Artigo: O que as juventudes querem de natal?

O que as juventudes querem de natal?

Há um ano viralizava nas redes sociais uma carta de pedidos para o Papai Noel. Uma criança de 8 anos participando de uma campanha dos Correios fez muito mais do que escrever uma carta de simples desejos. Micaela de 8 anos, moradora do Complexo do Salgueiro descreveu em seu bilhete o amanhecer triste de sua comunidade com a chacina que vitimou 20 pessoas. Em uma frase simples, porém profunda, a menina resume cenas terríveis e seus impactos “Hoje o dia amanheceu muito triste aqui em Itaúna no Complexo do Salgueiro em São Gonçalo RJ, os policiais mataram 20 pessoas e jogaram no mangue e meus amigos não tem mais seus papais”.

Me recordo de ao ler essa notícia ficar extremamente impactada. Não à toa retomo o tema depois de tanto tempo. As palavras de Micaela, que depois seguem pedindo ao bom velhinho por dois pares de patins (um para si e outro para sua irmã que já não tem mais idade para participar da campanha dos Correios) e compartilhando que seus pais estão desempregades, são palavras que me chegam como flechas.

Flechas que amolam o peito ao lermos e pensarmos sobre como a perversidade do racismo, do ódio de classe e da violência de Estado transpõem mesmo a ingenuidade da infância. Flechas que se alojam nas feridas escancarando as problemáticas que impedem uma criança de sonhar livremente com realidades que não se definam pela dor desde tão cedo. Flechas que apontam para os caminhos que precisamos trilhar como sociedade para que nenhuma criança precisa pedir, ainda que indiretamente, por paz em sua carta de pedidos de natal.

(Entradas do conjunto de dados)
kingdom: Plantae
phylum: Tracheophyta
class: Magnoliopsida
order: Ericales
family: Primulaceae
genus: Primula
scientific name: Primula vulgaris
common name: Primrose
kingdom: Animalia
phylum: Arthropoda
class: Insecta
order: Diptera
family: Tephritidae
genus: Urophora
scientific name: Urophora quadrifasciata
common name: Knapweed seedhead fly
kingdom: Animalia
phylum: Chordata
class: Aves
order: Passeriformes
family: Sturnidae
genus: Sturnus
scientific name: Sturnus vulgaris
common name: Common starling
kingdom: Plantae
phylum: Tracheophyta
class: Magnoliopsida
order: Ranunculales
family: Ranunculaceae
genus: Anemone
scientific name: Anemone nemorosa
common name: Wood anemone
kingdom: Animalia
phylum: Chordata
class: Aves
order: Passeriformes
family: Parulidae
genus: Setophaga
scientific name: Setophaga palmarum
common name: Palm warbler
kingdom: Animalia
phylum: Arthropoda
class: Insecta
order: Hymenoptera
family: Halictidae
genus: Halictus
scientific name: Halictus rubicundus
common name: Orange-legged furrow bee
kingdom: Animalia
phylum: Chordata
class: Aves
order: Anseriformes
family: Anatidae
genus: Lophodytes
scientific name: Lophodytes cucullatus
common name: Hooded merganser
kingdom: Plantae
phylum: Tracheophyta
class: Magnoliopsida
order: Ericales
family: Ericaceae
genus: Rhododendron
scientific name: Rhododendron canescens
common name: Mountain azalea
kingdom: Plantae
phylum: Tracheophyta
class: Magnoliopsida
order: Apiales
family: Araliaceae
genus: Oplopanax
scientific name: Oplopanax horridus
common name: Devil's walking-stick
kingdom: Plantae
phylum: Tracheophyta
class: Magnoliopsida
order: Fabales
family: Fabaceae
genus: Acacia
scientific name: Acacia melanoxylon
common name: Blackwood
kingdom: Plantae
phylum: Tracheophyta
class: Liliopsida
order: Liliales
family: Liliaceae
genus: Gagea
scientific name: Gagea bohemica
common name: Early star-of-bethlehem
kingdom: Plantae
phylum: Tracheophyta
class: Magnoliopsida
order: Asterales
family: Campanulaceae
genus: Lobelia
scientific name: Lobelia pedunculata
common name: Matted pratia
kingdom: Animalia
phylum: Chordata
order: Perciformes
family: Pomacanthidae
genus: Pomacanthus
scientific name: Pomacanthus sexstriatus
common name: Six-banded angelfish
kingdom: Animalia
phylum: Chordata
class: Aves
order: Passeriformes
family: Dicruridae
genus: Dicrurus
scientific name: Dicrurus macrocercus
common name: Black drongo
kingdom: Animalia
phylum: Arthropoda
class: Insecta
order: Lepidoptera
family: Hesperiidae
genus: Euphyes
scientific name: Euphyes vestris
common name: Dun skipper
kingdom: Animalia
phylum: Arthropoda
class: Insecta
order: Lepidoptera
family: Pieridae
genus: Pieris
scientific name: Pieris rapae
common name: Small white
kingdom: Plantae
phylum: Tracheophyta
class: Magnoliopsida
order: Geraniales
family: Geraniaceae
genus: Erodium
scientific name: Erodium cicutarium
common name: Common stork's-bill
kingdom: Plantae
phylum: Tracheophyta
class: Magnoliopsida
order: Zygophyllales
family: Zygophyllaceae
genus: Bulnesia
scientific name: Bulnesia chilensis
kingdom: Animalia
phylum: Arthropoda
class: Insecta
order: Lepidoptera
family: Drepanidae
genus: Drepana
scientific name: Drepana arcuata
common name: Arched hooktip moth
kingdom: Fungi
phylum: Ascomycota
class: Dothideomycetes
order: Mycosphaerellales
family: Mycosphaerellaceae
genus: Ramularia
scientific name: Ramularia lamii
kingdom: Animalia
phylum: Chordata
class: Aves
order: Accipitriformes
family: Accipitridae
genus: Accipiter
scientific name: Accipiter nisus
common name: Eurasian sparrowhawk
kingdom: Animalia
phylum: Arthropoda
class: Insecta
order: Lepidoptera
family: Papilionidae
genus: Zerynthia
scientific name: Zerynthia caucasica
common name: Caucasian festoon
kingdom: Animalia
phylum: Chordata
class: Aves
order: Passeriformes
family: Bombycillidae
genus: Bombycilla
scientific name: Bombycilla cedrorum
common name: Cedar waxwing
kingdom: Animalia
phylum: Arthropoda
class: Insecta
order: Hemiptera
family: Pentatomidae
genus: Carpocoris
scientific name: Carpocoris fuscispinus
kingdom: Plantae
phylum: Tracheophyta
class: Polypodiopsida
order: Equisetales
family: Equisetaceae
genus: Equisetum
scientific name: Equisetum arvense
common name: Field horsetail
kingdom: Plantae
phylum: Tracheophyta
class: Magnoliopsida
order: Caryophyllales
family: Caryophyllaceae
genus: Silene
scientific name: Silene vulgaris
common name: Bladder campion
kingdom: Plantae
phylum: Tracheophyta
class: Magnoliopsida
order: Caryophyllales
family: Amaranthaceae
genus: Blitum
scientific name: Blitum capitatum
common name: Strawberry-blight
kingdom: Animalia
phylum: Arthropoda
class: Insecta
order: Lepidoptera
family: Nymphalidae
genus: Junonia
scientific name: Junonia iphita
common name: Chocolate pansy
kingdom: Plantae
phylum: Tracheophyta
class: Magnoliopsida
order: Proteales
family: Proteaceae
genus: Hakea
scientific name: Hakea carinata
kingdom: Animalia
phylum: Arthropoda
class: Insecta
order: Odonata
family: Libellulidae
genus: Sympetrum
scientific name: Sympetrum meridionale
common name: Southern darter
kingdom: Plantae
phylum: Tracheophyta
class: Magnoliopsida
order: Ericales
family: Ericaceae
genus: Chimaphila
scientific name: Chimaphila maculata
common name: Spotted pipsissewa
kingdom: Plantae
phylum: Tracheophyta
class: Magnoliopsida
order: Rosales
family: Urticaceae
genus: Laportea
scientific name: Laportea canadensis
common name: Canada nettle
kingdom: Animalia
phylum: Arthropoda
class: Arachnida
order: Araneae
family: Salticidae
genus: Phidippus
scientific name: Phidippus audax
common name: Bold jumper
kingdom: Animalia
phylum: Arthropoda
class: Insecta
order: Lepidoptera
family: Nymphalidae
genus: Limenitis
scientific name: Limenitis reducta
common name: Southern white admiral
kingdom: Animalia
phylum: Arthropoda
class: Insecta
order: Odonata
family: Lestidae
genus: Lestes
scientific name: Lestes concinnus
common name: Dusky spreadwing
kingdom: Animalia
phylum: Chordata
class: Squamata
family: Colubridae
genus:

• _TAREFAS E EXERCÍCIOS_
- a) As afirmações a seguir estão de acordo com o texto sobre a carta de natal? Responda sim ou não a cada uma e cite as palavras do texto que decidem. (i) Micaela tem 8 anos e mora no Complexo do Salgueiro. (ii) Na carta, Micaela pede uma bicicleta. (iii) Os pais de Micaela estão empregados.
- b) Copie do texto sobre a carta de natal tudo o que vai de "Me recordo de" até "chegam como flechas.".

• _RESPOSTAS POR TAREFA_
- a)
(i) Sim: "Micaela de 8 anos, moradora do Complexo do Salgueiro".
(ii) Não: "pedindo ao bom velhinho por dois pares de patins".
(iii) Não: "compartilhando que seus pais estão desempregades".

- b)
Me recordo de ao ler essa notícia ficar extremamente impactada. Não à toa retomo o tema depois de tanto tempo. As palavras de Micaela, que depois seguem pedindo ao bom velhinho por dois pares de patins (um para si e outro para sua irmã que já não tem mais idade para participar da campanha dos Correios) e compartilhando que seus pais estão desempregades, são palavras que me chegam como flechas.